A tiny peek into the complexity of Alpha Go (from David Foster’s AlphaGo Zero Cheat Sheet).
But even that turned out to be too much of a challenge with our limited budget. The AlphaZero paper claimed that starting from scratch and completely random play yielded better results than mimicking games played by humans. We decided to try both methods in parallel: one network would start from random play and build up network sophistication over time while another network was trained on games played on the app. Neither was able to create a very strong player; in fact, we were never able to create a version that could outperform our Easy version that used fairly standard Monte Carlo Tree Search. We even tried focusing the development on only 4-player games, but this didn’t help much.

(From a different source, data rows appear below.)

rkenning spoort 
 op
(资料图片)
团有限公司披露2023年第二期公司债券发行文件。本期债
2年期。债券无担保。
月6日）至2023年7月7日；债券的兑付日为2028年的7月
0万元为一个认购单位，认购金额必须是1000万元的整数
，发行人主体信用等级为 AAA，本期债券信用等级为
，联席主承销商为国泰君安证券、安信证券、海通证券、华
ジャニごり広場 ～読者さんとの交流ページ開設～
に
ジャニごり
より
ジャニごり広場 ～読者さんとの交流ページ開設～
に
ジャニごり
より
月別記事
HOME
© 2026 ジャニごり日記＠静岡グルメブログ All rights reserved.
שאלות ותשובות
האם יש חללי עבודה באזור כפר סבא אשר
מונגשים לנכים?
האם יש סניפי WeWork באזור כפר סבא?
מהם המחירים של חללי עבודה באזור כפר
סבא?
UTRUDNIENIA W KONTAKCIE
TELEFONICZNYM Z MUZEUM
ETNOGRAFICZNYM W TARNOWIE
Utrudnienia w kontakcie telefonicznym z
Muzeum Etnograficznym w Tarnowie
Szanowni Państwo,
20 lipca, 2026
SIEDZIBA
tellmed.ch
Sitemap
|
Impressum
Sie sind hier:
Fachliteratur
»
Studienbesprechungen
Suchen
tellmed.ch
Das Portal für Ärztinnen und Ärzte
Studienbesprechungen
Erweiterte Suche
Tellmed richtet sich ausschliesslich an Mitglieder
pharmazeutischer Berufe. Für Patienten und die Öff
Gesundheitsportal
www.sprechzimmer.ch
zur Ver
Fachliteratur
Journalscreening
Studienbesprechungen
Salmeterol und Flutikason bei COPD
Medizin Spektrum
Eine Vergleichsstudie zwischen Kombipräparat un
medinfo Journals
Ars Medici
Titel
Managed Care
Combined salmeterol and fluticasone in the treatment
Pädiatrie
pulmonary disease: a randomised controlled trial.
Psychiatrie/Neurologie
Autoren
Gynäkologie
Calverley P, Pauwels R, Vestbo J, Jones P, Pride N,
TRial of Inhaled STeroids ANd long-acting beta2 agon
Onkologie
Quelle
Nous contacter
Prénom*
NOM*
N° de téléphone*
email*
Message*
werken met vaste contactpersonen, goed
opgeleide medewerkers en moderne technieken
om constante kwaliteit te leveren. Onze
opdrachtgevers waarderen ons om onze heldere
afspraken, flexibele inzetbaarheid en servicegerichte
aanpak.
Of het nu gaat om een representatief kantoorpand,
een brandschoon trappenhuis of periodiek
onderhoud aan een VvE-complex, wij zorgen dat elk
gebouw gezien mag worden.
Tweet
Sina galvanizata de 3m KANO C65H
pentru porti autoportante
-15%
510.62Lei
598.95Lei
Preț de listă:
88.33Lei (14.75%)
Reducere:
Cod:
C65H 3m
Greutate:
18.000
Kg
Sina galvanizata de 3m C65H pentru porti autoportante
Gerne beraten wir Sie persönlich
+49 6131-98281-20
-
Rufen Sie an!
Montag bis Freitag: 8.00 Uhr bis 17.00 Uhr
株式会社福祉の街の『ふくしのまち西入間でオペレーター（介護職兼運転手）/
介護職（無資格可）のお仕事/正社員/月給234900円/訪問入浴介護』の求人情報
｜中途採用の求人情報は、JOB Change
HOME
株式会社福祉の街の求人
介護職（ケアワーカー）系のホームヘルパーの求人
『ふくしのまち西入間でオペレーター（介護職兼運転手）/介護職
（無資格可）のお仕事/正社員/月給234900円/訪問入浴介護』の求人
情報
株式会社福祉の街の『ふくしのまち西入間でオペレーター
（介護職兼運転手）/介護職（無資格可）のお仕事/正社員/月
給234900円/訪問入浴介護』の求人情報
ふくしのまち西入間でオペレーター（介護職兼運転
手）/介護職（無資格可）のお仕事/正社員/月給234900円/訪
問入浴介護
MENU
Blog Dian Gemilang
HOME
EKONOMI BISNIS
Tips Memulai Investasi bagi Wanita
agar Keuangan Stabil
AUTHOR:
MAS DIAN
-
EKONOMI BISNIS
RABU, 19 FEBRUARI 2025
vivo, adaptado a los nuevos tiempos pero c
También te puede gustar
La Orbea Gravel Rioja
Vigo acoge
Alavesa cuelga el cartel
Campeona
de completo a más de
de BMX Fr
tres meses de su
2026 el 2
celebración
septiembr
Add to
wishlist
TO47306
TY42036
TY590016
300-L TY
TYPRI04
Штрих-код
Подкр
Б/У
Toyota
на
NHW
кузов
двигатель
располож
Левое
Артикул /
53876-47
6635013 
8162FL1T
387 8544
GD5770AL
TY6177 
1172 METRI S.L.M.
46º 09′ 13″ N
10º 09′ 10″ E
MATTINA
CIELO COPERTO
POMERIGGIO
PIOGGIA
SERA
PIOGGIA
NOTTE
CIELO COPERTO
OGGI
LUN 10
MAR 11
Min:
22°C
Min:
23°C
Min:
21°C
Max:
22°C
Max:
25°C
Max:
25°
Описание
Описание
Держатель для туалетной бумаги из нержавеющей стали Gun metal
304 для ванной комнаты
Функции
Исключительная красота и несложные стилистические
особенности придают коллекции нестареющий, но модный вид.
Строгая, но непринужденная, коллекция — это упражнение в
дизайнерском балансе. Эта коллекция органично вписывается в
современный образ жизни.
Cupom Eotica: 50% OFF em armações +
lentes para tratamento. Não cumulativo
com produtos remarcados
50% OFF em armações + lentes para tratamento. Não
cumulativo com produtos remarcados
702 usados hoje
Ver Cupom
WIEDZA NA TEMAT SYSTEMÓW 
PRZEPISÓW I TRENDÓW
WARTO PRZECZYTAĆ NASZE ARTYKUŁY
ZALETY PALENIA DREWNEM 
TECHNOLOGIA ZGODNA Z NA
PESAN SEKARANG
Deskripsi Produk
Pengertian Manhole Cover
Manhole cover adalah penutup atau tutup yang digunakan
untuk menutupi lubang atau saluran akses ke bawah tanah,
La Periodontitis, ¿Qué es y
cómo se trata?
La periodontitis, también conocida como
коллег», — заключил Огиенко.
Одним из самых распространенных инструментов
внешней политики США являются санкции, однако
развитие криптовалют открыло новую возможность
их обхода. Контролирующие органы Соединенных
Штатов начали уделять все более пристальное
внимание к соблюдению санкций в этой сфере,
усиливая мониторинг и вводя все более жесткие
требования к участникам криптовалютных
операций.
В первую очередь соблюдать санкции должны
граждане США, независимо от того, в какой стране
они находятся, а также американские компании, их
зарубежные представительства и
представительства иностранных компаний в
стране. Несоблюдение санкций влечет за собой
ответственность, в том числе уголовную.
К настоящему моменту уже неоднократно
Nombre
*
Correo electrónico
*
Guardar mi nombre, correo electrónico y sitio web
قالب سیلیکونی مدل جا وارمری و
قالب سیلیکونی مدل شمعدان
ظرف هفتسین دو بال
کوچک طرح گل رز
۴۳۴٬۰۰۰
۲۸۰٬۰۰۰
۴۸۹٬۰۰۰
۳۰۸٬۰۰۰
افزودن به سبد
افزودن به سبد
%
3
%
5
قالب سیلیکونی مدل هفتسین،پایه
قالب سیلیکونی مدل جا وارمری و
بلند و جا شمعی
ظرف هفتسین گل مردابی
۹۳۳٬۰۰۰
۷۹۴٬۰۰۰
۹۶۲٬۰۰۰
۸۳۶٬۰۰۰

What was really heartbreaking was that we could see the improvement that the network was making. We could see the improvement over time. But the rate of improvement was just too slow for the amount of money we were spending. It was a very difficult decision, but we’ve decided that we’re going to halt development work on this for now. We still see a possibility of spending some time converting the played games from Juho Snellman’s online implementation of TM, but we don’t have the funds for that now. Juho had very kindly given us permission to do that much earlier, but the conversion proved to be very difficult for a number of reasons, mostly due to how the platforms differed in accepting power. So while there is still a chance of further development, we don’t want to promise anything that doesn’t seem likely.